P.S.: The ‘minor business’ is actually quite large.”
“Hmm. No titles.” commented Shari.
“I still can’t take Jarek seriously as a cunning and insidious sorcerer when he feels the need to explain his irony in postscript.” mused Jorth.
“Which is, you have to admit, exactly the kind of behavior a really cunning and really insidious sorcerer would adopt.” pointed out Albus.
“True. Well, it sounds like Flinoc Pit is our destination, for now at least.” Travel, Jorth knew, would soon settle people’s misgivings. No matter how subtle or insidious, Jarek couldn’t be everywhere, and Jorth knew that having to focus on the rigors of travel in Kern, even this new, peaceful, marginally-less-poisonous Kern, would keep his companion’s attention focused quite firmly on the now.
“I figure we’ll sell the horses with the tools once we reach a good place. We could ride ’em, but…uh.”

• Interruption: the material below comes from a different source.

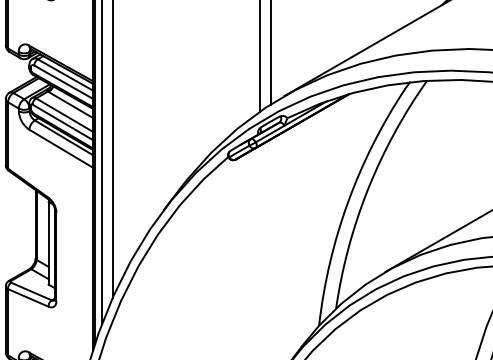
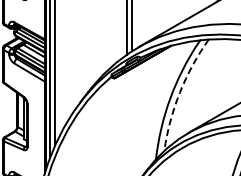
arc: (367, 189) -> (179, 92), solid -> dashed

Jorth paused in his planning, rubbed the smog out of his eyes, then stared into the gloom again. There was a shape in the darkness, and for a moment it had looked like…

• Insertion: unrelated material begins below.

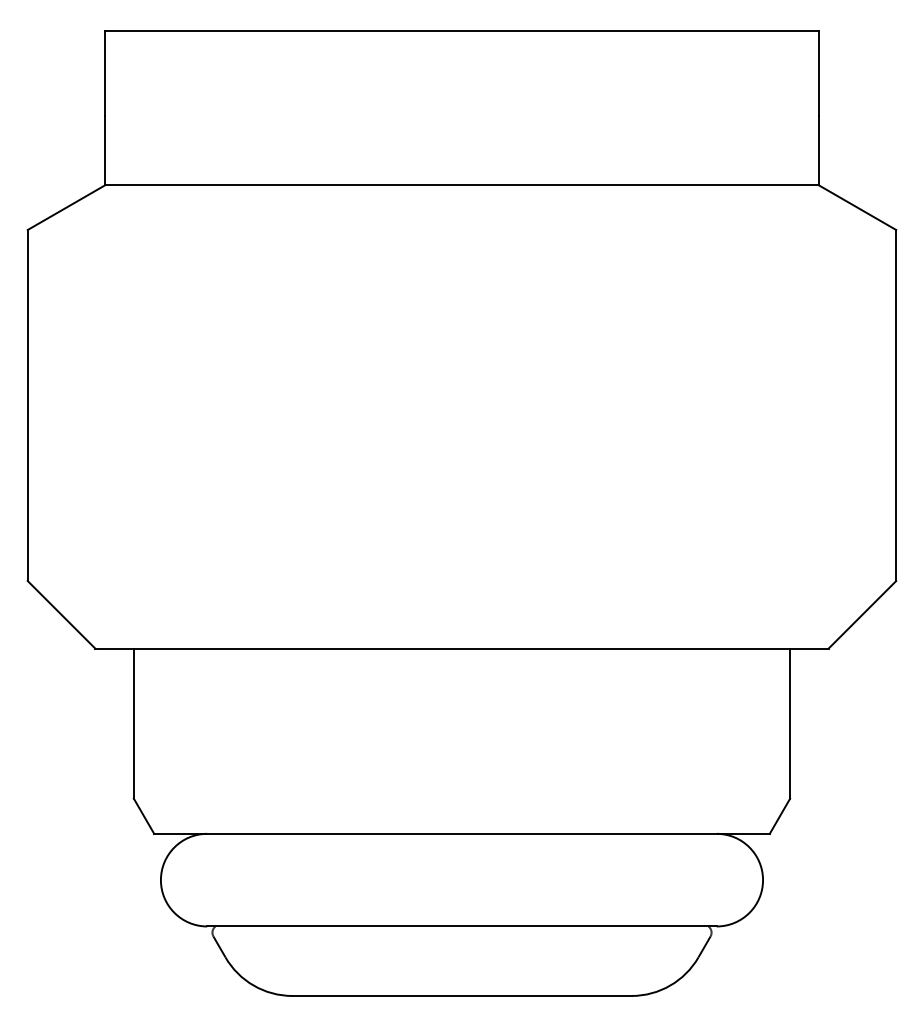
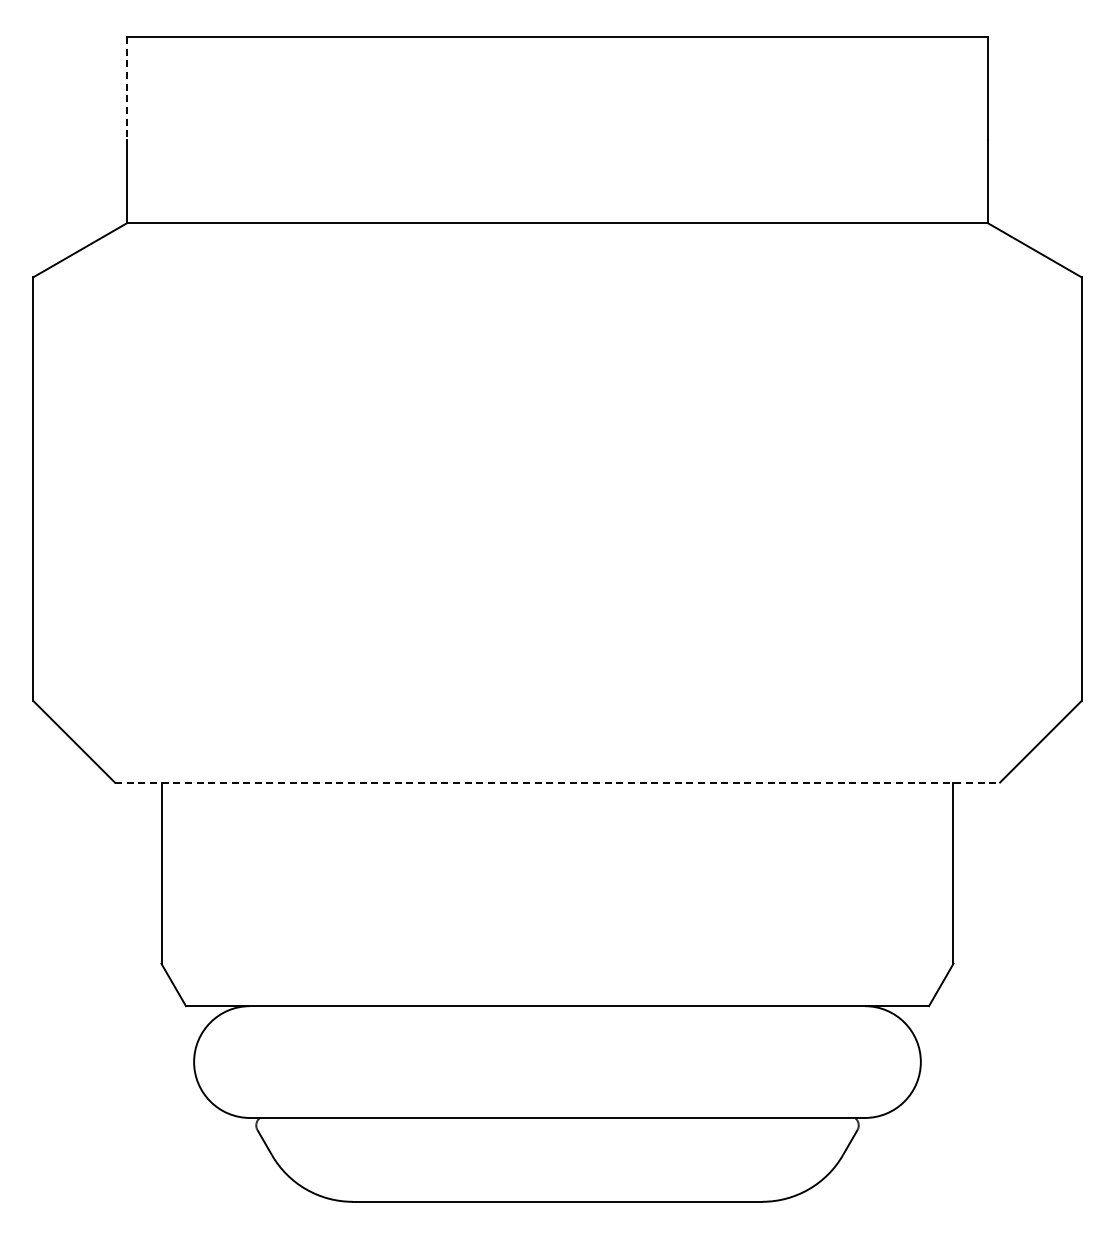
line: (104, 73) -> (126, 88), solid -> dashed
line: (462, 648) -> (557, 782), solid -> dashed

“Is that…good gods above, it is! So that’s what Jarek must have been talking about!” said Albus. He gestured, and light sprung up around the figure, illuminating it through the murky gloom. It was a statue, roughly human-sized, and still bearing the marks of the crude mining tools that had apparently been used to sculpt it from the harsh basalt of the mountainous terrain. The pose, the regalia, and the devotional symbols around it clearly marked it as Maurenna, Summer Queen, primordial goddess of summer, agriculture, and community. This statue, however, had Nycillia’s face, smiling serenely.
“What? What is…I didn’t…I never…I’m not…what? How? Why?” babbled Nycillia.
“OK. New plan. First answers, then Flinoc Pit.” said Jorth.